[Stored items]
= = = =
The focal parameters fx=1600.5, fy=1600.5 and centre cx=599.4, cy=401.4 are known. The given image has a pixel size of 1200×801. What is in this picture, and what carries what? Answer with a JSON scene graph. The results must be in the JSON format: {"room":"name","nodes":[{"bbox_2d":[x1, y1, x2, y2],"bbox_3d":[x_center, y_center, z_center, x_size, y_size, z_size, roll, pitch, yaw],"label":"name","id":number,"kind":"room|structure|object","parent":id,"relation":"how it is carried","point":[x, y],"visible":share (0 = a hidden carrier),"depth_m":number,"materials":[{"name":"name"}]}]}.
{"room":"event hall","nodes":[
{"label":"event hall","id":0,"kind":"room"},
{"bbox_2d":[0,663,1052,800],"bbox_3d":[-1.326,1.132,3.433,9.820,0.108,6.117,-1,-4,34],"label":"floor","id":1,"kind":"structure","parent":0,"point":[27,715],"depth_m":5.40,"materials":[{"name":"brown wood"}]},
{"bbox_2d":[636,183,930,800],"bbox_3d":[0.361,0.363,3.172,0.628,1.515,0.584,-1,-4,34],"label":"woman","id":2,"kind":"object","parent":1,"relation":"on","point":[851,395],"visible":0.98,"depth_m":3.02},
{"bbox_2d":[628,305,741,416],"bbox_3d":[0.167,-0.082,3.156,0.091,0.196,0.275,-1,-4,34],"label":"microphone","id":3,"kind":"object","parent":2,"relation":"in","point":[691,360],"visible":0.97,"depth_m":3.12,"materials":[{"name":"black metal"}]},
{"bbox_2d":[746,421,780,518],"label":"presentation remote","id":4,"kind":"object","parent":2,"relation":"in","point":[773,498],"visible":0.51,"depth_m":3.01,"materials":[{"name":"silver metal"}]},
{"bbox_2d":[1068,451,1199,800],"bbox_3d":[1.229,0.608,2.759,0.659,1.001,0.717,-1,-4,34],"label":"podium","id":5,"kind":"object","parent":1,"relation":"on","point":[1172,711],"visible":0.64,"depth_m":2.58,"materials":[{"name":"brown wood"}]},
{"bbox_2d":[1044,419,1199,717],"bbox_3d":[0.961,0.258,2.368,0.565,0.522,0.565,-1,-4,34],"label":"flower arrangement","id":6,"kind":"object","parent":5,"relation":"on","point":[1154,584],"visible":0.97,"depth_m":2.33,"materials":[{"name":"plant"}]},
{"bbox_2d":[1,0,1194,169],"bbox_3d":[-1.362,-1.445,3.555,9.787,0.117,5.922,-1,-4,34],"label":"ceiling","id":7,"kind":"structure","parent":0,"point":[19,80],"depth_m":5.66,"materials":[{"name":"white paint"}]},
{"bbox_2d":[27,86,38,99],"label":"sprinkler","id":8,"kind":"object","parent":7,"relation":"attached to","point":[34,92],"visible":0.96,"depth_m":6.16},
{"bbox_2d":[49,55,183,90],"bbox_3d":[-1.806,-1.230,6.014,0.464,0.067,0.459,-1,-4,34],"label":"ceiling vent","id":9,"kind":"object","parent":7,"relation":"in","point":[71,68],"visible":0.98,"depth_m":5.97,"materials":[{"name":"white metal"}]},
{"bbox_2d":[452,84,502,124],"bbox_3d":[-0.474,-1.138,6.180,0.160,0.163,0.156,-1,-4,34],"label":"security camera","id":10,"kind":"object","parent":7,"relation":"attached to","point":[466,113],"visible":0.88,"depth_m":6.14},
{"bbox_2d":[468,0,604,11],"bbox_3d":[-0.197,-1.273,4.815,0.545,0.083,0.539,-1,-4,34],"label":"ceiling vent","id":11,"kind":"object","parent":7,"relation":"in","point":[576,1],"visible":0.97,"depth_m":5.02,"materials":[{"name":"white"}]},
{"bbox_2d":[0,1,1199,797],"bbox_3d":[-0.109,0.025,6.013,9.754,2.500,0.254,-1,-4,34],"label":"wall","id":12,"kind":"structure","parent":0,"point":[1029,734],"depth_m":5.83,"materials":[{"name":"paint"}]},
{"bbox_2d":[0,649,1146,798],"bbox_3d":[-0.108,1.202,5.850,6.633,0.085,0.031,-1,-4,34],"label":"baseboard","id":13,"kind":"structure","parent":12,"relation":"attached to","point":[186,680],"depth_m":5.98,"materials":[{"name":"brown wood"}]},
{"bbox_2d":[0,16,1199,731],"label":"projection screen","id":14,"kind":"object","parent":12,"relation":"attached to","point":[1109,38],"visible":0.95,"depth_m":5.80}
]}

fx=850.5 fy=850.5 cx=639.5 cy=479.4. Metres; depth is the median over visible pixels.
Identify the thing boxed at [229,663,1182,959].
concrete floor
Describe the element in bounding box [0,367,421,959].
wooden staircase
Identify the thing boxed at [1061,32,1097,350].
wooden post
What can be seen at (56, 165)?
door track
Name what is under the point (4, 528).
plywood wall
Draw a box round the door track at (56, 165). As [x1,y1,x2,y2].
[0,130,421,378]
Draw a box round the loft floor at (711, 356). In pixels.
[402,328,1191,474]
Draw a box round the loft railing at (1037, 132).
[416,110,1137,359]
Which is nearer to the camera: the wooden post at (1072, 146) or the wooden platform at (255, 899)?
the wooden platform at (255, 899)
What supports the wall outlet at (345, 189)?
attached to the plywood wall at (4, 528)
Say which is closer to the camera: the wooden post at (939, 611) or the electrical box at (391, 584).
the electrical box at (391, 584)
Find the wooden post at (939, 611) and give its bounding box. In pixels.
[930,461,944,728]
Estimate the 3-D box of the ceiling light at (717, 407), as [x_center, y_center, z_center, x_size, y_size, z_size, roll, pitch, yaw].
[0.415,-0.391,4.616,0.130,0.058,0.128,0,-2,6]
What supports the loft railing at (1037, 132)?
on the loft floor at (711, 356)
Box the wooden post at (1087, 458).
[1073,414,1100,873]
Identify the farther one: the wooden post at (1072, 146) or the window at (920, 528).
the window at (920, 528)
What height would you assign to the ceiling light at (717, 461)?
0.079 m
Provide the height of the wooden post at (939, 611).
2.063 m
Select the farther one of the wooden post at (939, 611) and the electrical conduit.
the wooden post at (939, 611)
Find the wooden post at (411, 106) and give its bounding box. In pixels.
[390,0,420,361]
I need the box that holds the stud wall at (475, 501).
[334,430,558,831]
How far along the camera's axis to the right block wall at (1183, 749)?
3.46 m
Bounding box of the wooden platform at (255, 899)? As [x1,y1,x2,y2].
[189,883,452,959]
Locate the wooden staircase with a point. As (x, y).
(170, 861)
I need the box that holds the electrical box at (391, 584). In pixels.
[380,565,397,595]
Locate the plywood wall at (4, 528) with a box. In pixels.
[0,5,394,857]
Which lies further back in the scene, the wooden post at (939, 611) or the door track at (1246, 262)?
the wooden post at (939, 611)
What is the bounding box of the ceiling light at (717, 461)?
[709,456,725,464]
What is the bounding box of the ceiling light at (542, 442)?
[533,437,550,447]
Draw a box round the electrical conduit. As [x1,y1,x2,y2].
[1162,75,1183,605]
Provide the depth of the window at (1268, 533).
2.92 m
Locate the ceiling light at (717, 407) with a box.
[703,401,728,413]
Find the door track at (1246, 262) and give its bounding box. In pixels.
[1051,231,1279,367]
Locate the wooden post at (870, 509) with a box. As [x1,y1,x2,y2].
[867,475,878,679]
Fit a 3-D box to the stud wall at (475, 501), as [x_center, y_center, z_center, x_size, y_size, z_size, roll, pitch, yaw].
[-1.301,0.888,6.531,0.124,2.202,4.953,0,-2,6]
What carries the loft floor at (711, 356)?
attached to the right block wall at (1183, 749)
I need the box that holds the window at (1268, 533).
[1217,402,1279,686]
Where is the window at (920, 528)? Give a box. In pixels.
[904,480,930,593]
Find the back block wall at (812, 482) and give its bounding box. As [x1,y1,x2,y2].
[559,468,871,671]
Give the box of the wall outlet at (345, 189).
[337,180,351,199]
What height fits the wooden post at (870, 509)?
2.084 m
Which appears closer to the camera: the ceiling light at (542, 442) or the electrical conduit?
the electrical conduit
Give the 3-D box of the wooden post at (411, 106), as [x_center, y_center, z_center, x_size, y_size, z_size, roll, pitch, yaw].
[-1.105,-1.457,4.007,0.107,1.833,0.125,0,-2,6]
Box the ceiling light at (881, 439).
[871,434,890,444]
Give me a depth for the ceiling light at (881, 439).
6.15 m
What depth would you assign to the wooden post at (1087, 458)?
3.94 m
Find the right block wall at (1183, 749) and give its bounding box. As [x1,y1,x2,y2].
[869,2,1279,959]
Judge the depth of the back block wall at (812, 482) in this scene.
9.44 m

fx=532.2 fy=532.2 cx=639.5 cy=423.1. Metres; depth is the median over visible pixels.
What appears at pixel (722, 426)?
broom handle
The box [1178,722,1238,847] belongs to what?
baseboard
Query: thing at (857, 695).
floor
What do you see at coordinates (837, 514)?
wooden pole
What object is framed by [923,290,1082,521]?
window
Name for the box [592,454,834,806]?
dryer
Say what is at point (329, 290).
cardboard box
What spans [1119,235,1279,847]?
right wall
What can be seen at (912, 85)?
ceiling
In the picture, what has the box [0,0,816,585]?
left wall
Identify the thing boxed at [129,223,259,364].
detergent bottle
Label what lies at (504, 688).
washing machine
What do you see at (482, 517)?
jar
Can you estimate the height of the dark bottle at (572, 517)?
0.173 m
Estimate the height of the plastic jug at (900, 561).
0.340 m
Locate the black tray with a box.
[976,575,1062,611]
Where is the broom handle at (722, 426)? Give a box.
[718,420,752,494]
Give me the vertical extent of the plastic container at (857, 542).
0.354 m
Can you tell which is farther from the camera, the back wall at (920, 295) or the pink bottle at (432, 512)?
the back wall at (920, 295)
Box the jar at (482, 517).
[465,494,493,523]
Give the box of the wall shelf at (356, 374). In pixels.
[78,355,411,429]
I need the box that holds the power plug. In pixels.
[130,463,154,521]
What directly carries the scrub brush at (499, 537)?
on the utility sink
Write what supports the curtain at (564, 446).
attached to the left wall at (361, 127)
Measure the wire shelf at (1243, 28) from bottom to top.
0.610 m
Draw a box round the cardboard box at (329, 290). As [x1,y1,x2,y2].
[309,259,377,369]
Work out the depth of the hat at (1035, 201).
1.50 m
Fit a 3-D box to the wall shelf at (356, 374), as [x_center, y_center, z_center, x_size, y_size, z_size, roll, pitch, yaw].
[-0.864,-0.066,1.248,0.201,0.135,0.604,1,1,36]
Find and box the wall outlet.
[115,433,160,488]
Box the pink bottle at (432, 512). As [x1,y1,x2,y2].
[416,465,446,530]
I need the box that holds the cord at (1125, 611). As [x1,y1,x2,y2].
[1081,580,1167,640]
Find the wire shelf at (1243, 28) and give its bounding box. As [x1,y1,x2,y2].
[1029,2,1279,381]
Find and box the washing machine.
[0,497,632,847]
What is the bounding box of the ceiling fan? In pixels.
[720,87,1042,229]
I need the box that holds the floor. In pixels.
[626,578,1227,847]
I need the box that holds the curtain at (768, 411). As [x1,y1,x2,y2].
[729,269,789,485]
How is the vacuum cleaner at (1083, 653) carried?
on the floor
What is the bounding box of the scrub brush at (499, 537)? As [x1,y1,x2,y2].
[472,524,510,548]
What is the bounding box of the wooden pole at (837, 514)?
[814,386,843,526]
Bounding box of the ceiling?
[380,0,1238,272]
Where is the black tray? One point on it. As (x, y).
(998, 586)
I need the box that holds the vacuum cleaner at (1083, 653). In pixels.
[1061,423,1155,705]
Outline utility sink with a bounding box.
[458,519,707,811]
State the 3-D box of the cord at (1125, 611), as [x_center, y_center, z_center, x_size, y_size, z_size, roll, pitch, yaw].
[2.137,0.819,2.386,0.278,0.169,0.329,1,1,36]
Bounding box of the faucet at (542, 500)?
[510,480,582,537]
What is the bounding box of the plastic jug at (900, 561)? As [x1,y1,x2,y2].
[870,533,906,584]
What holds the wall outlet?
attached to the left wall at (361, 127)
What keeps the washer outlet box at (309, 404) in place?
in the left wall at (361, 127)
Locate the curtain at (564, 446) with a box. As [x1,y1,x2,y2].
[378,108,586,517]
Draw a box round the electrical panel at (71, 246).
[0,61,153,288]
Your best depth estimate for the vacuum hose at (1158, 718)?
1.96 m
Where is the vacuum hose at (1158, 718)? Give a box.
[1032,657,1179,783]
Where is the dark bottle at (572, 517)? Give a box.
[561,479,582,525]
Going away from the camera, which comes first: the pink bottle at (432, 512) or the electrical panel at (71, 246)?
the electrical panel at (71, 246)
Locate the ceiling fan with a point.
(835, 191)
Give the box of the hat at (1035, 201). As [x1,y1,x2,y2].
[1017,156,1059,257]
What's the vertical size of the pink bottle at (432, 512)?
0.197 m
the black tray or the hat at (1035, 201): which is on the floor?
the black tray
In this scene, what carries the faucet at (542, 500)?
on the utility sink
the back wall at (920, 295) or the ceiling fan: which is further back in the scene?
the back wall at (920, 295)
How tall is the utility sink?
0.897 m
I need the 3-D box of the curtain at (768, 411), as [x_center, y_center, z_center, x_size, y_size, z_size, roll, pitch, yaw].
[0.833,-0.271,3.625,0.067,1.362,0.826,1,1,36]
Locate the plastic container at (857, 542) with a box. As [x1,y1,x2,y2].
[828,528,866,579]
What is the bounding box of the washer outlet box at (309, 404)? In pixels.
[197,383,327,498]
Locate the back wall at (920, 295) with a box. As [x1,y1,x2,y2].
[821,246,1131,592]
= = = =
TASK OBJECTIVE>
Show all lines in the entries above where the word "over" appears.

SOLUTION FOR THIS EXERCISE>
fx=850.5 fy=850.5 cx=639.5 cy=479.4. Metres; depth is the median over visible pixels.
fx=532.2 fy=532.2 cx=639.5 cy=423.1. Metres; depth is the median over visible pixels.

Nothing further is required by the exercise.